Description of problem:
Scale testing with Ceilometer Agent-Notification publishing directly to Gnocchi has revealing that spawning threads to create measure objects and adding a key to the omap object "measure" for the Gnocchi backlog causes performance issues. The current code for Gnocchi 3.1 creates N number of Threads (Based on core count) [0] to create the ceph backlog measures but all write a key to a single object. When measuring Gnocchi API Request times (Apache Log %D) we can see POST taking >1min(And much greater at large scale and eventually greater than the httpd timeout (120s). Http gateway timeout Error messages in Ceilometer Notification Agent logs are a good indicator that this problem is occurring.

By batching all new measure objects and the adding of the key to the omap object we reduce the request time from >1min-30s or greater to ~2-5s on the same hardware. Example patch [1] reduces overall time that is required to move data with Ceilometer Notification-Agent into Gnocchi Ceph Storage for processing.

Version-Release number of selected component (if applicable):
Ocata Beta (OSP11)
Build 2017-04-06.4

openstack-gnocchi-api-3.1.2-3.el7ost.noarch
openstack-gnocchi-indexer-sqlalchemy-3.1.2-3.el7ost.noarch
python-gnocchiclient-3.1.0-1.el7ost.noarch
openstack-gnocchi-common-3.1.2-3.el7ost.noarch
openstack-gnocchi-metricd-3.1.2-3.el7ost.noarch
puppet-gnocchi-10.3.0-2.el7ost.noarch
python-gnocchi-3.1.2-3.el7ost.noarch
openstack-gnocchi-statsd-3.1.2-3.el7ost.noarch

How reproducible:
With a large enough scale you will see this issue.

Steps to Reproduce:
1.
2.
3.

Actual results:

Expected results:

Additional info:
See Also: https://bugzilla.redhat.com/show_bug.cgi?id=1430588

[0] https://github.com/openstack/gnocchi/blob/stable/3.1/gnocchi/rest/__init__.py#L1460-L1463
[1] https://gist.github.com/akrzos/9d841feff51050c12913faf39634383a#file-gistfile1-txt-L1427-L1440

Comment 1 Julien Danjou 2017-06-22 18:33:48 UTC

This has been ever been backported to OSP 10, so marking as done.

Comment 4 Julien Danjou 2017-11-15 14:50:16 UTC

This is a performance issue that is not verifiable by standard QE process. What Alex described has been solved in Gnocchi 4 because the way the data are written are now batched. The patch has already been backported to OSP 10 and OSP 11 and shipped to customers.

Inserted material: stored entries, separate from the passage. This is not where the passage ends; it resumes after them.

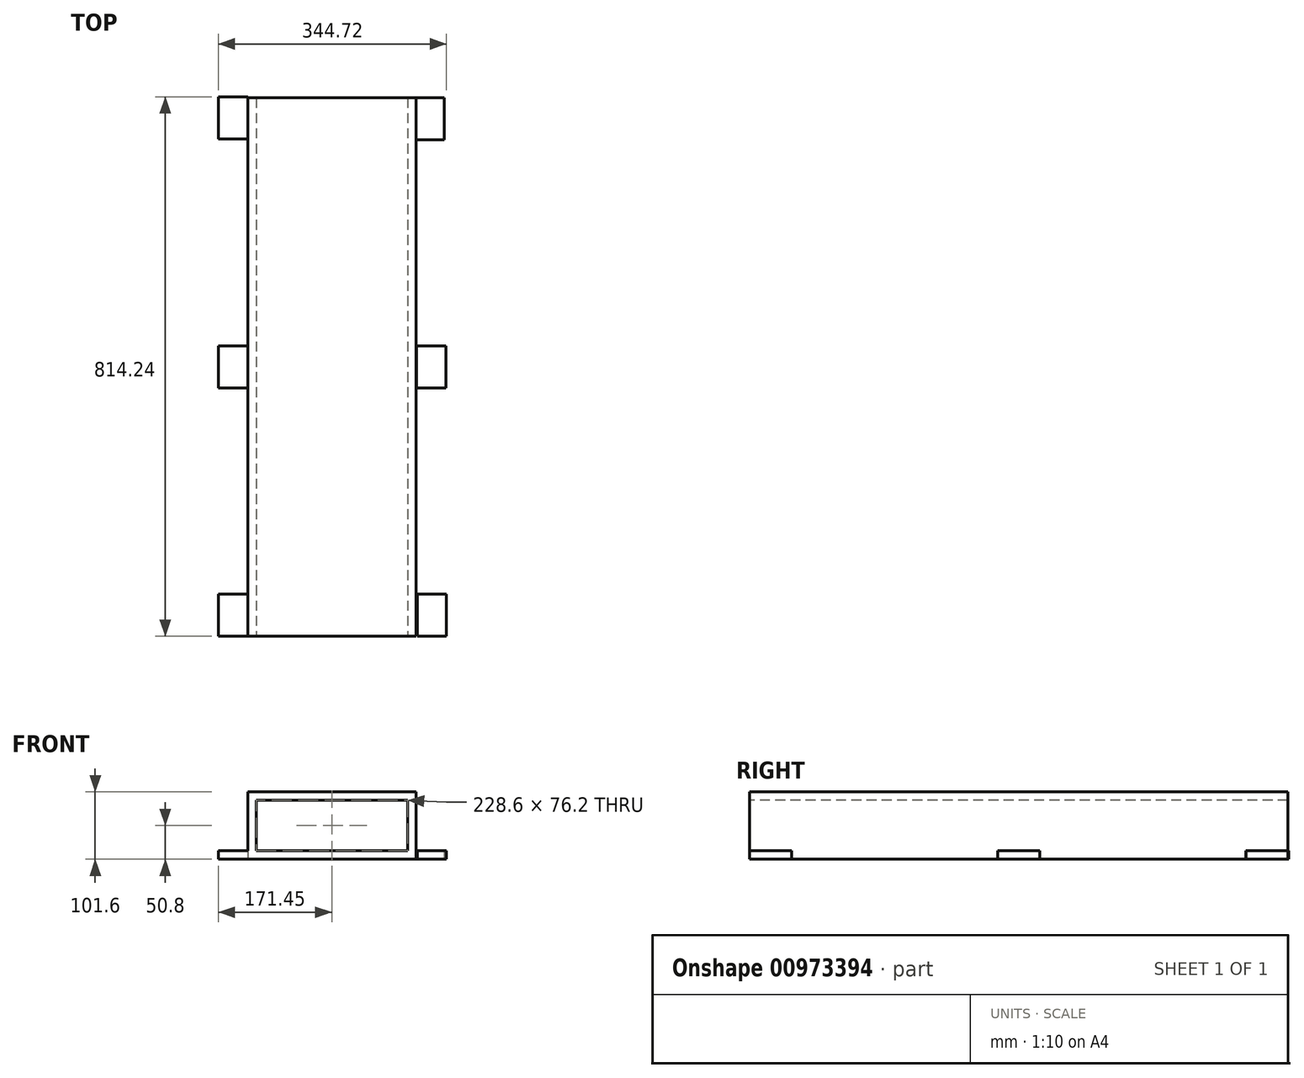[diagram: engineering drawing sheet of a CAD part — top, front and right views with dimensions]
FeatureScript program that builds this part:
annotation { "Feature Type Name" : "Feature", "Feature Type Description" : "" }
export const myFeature = defineFeature(function(context is Context, id is Id, definition is map)
    precondition{}
    {
        {
            var Q0;
            Q0=qCreatedBy(makeId("Front.planeOp"),FACE);
            var sketch = newSketch(context, id + "F0", { "sketchPlane" : qUnion([Q0])});
            skLineSegment(sketch, "E0.bottom", {"start": v(0, 0) * mm, "end": v(254, 0) * mm});
            skLineSegment(sketch, "E0.top", {"start": v(0, 101.6) * mm, "end": v(254, 101.6) * mm});
            skLineSegment(sketch, "E0.left", {"start": v(0, 0) * mm, "end": v(0, 101.6) * mm});
            skLineSegment(sketch, "E0.right", {"start": v(254, 0) * mm, "end": v(254, 101.6) * mm});
            skLineSegment(sketch, "E1.bottom", {"start": v(241.3, 88.9) * mm, "end": v(12.7, 88.9) * mm});
            skLineSegment(sketch, "E1.top", {"start": v(241.3, 12.7) * mm, "end": v(12.7, 12.7) * mm});
            skLineSegment(sketch, "E1.left", {"start": v(241.3, 88.9) * mm, "end": v(241.3, 12.7) * mm});
            skLineSegment(sketch, "E1.right", {"start": v(12.7, 88.9) * mm, "end": v(12.7, 12.7) * mm});
            skPoint(sketch, "E1.middle", {"position": v(127, 50.8) * mm});
            skSolve(sketch);
        }
        {
            var Q0;
            Q0=makeQuery(id+"F0.imprint","IMPRINT",FACE,{"disambiguationData":[TD([[makeQuery(id+"F0.imprint","IMPRINT",EDGE,{"derivedFrom":sQuery(id+"F0.wireOp",EDGE,"E0.bottom")}),1.0]])]});
            extrude(context, id + "F1", {"entities" : qUnion([Q0]), "depth" : -812.8 * mm, "offsetDistance" : 25.4 * mm});
        }
        {
            var Q0;
            Q0=qCreatedBy(makeId("Top.planeOp"),FACE);
            var sketch = newSketch(context, id + "F2", { "sketchPlane" : qUnion([Q0])});
            skLineSegment(sketch, "E2.bottom", {"start": v(0, 0) * mm, "end": v(-44.45, 0) * mm});
            skLineSegment(sketch, "E2.top", {"start": v(0, 63.5) * mm, "end": v(-44.45, 63.5) * mm});
            skLineSegment(sketch, "E2.left", {"start": v(0, 0) * mm, "end": v(0, 63.5) * mm});
            skLineSegment(sketch, "E2.right", {"start": v(-44.45, 0) * mm, "end": v(-44.45, 63.5) * mm});
            skLineSegment(sketch, "E3.bottom", {"start": v(255.82, 0) * mm, "end": v(300.27, 0) * mm});
            skLineSegment(sketch, "E3.top", {"start": v(255.82, 63.5) * mm, "end": v(300.27, 63.5) * mm});
            skLineSegment(sketch, "E3.left", {"start": v(255.82, 0) * mm, "end": v(255.82, 63.5) * mm});
            skLineSegment(sketch, "E3.right", {"start": v(300.27, 0) * mm, "end": v(300.27, 63.5) * mm});
            skLineSegment(sketch, "E4.bottom", {"start": v(736.3, 82.6) * mm, "end": v(675.47, 82.6) * mm});
            skLineSegment(sketch, "E4.top", {"start": v(736.3, 72.02) * mm, "end": v(675.47, 72.02) * mm});
            skLineSegment(sketch, "E4.left", {"start": v(736.3, 82.6) * mm, "end": v(736.3, 72.02) * mm});
            skLineSegment(sketch, "E4.right", {"start": v(675.47, 82.6) * mm, "end": v(675.47, 72.02) * mm});
            skLineSegment(sketch, "E5.bottom", {"start": v(0, 814.24) * mm, "end": v(-44.45, 814.24) * mm});
            skLineSegment(sketch, "E5.top", {"start": v(0, 750.74) * mm, "end": v(-44.45, 750.74) * mm});
            skLineSegment(sketch, "E5.left", {"start": v(0, 814.24) * mm, "end": v(0, 750.74) * mm});
            skLineSegment(sketch, "E5.right", {"start": v(-44.45, 814.24) * mm, "end": v(-44.45, 750.74) * mm});
            skLineSegment(sketch, "E6.bottom", {"start": v(252.38, 812.8) * mm, "end": v(296.83, 812.8) * mm});
            skLineSegment(sketch, "E6.top", {"start": v(252.38, 749.3) * mm, "end": v(296.83, 749.3) * mm});
            skLineSegment(sketch, "E6.left", {"start": v(252.38, 812.8) * mm, "end": v(252.38, 749.3) * mm});
            skLineSegment(sketch, "E6.right", {"start": v(296.83, 812.8) * mm, "end": v(296.83, 749.3) * mm});
            skLineSegment(sketch, "E7.bottom", {"start": v(255.01, 438.15) * mm, "end": v(299.46, 438.15) * mm});
            skLineSegment(sketch, "E7.top", {"start": v(255.01, 374.65) * mm, "end": v(299.46, 374.65) * mm});
            skLineSegment(sketch, "E7.left", {"start": v(255.01, 438.15) * mm, "end": v(255.01, 374.65) * mm});
            skLineSegment(sketch, "E7.right", {"start": v(299.46, 438.15) * mm, "end": v(299.46, 374.65) * mm});
            skLineSegment(sketch, "E8.bottom", {"start": v(0, 438.15) * mm, "end": v(-44.45, 438.15) * mm});
            skLineSegment(sketch, "E8.top", {"start": v(0, 374.65) * mm, "end": v(-44.45, 374.65) * mm});
            skLineSegment(sketch, "E8.left", {"start": v(0, 438.15) * mm, "end": v(0, 374.65) * mm});
            skLineSegment(sketch, "E8.right", {"start": v(-44.45, 438.15) * mm, "end": v(-44.45, 374.65) * mm});
            skSolve(sketch);
        }
        {
            var Q0;
            Q0=makeQuery(id+"F2.imprint","IMPRINT",FACE,{"disambiguationData":[TD([[makeQuery(id+"F2.imprint","IMPRINT",EDGE,{"derivedFrom":sQuery(id+"F2.wireOp",EDGE,"E5.bottom")}),1.0]])]});
            var Q1;
            Q1=makeQuery(id+"F2.imprint","IMPRINT",FACE,{"disambiguationData":[TD([[makeQuery(id+"F2.imprint","IMPRINT",EDGE,{"derivedFrom":sQuery(id+"F2.wireOp",EDGE,"E6.bottom")}),-1.0]])]});
            var Q2;
            Q2=makeQuery(id+"F2.imprint","IMPRINT",FACE,{"disambiguationData":[TD([[makeQuery(id+"F2.imprint","IMPRINT",EDGE,{"derivedFrom":sQuery(id+"F2.wireOp",EDGE,"E7.bottom")}),-1.0]])]});
            var Q3;
            Q3=makeQuery(id+"F2.imprint","IMPRINT",FACE,{"disambiguationData":[TD([[makeQuery(id+"F2.imprint","IMPRINT",EDGE,{"derivedFrom":sQuery(id+"F2.wireOp",EDGE,"E8.bottom")}),1.0]])]});
            var Q4;
            Q4=makeQuery(id+"F2.imprint","IMPRINT",FACE,{"disambiguationData":[TD([[makeQuery(id+"F2.imprint","IMPRINT",EDGE,{"derivedFrom":sQuery(id+"F2.wireOp",EDGE,"E2.bottom")}),-1.0]])]});
            var Q5;
            Q5=makeQuery(id+"F2.imprint","IMPRINT",FACE,{"disambiguationData":[TD([[makeQuery(id+"F2.imprint","IMPRINT",EDGE,{"derivedFrom":sQuery(id+"F2.wireOp",EDGE,"E3.bottom")}),1.0]])]});
            extrude(context, id + "F3", {"entities" : qUnion([Q0, Q1, Q2, Q3, Q4, Q5]), "operationType" : NewBodyOperationType.ADD, "depth" : 12.7 * mm, "offsetDistance" : 25.4 * mm});
        }
    });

Comment 8 Julien Danjou 2017-12-04 12:49:23 UTC

This has been merged in Gnocchi 3.1.5. I realize that the Fixed in Version is wrong here.

Comment 16 errata-xmlrpc 2017-12-13 21:23:38 UTC

Since the problem described in this bug report should be
resolved in a recent advisory, it has been closed with a
resolution of ERRATA.

For information on the advisory, and where to find the updated
files, follow the link below.

If the solution does not work for you, open a new bug report.

https://access.redhat.com/errata/RHEA-2017:3462